SOURCE DATA
Start of Block

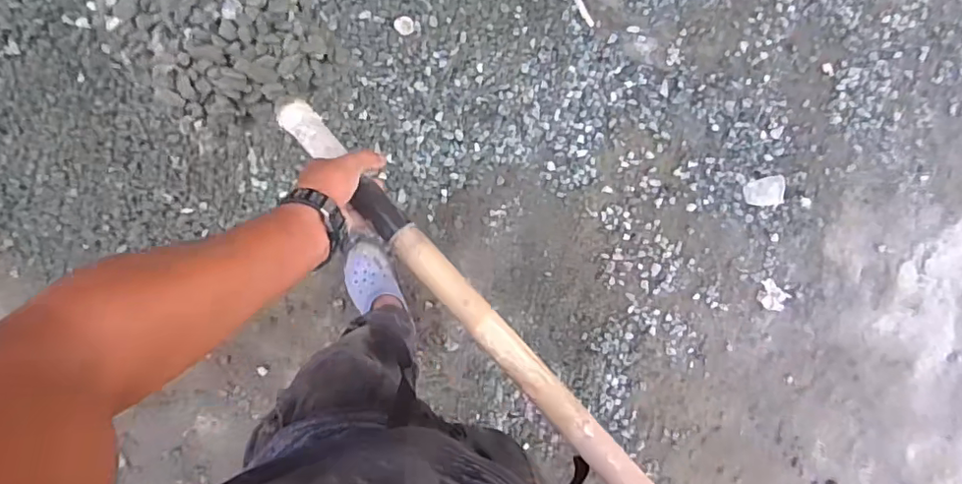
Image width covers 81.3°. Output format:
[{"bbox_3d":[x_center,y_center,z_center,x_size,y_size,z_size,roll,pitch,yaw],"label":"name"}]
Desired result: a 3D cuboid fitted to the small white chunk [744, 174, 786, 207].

End of Block

Output the complete listing exactly. Pictures stay out.

RESPONSE TO THIS TASK
Image width covers 81.3°. Output format:
[{"bbox_3d":[x_center,y_center,z_center,x_size,y_size,z_size,roll,pitch,yaw],"label":"name"}]
Desired result: a 3D cuboid fitted to the small white chunk [744, 174, 786, 207].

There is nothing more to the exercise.